Durable High Capacity Li-O2 Cathode Composed of Iron-Nitrogen-Doped Mesoporous Core-Shell Carbon Loaded with RuO2 Nanoparticles

Abstract

The reversible lithium oxygen battery has generated a lot of interests for its high energy density. Limitations of oxygen reduction and evolution (ORR/OER) kinetics in aprotic solvents, lack of reversible lithium peroxide deposition/dissolution, and degradation problems have hintered development of Li-O2 technology. There are few reports of durable high capacity cathode performance. Nitrogen-doped mesoporous carbon has been succesfully deployed for ORR in aqueous electrolytes[1]. Here, we report Fe-N-doped hierarchical mesoporous carbon loaded with RuO2 nanoparticles (Fe-N-HCMS-RuO2) for application as a Li-O2 cathode. Promising results are observed with capacity reaching 1/3 the theoretical energy density of Li-O2 (3,500 Wh/kg).
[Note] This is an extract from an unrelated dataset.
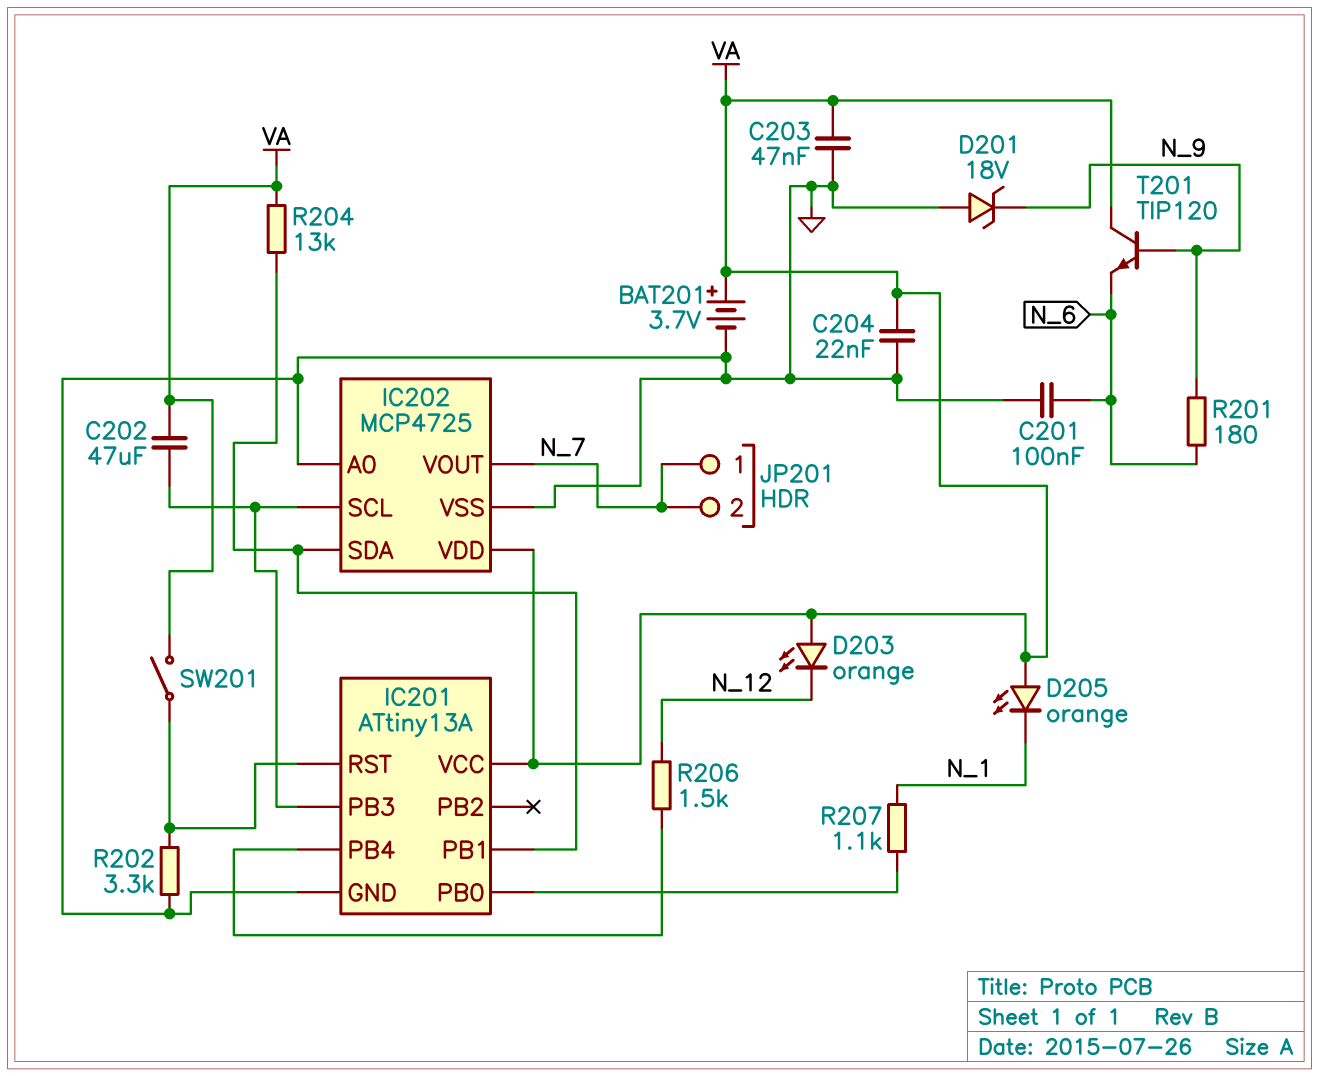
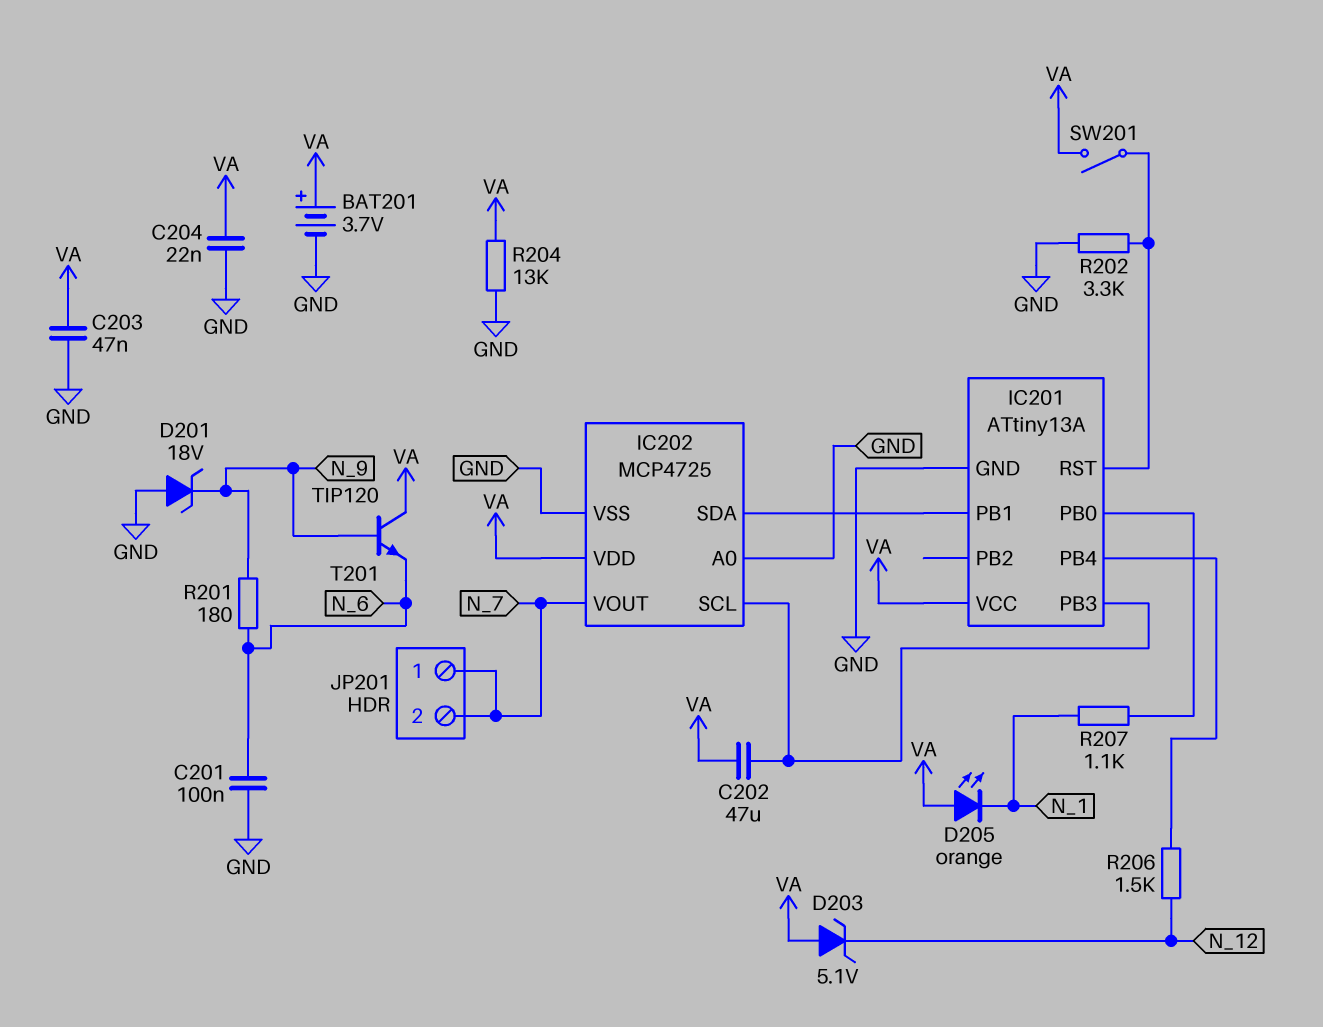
D203: LED orange (A VA, K N_12) -> zener 5.1V (A VA, K N_12)
R204: 13k (IC201/PB1, VA) -> 13k (GND, VA)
The Fe-N-HCMS-RuO2 electrode demonstrates excellent performance which can be attributed to three features of the composite. A well-defined core-shell mesoporous structure provides excellent mass transport and limits the Li2O2 deposition to be dispersed in nanoscale. The Fe-N doping of carbon provides the corrosion resistance, high conductivity, and active sites for favorable interaction with RuO2. Small and amorphous RuO2 provides highly catalytic activity for decomposition of Li2O2. Discharge capacity of 10,000 mAh/g is demonstrated with discharge potential of 2.4 V and recharge potential of 3.6 V maintained at 2 A/g based on total mass of catalyst and carbon support and maintained at 2.5 V and 3.5 V at 1 A/g over 50 cycles.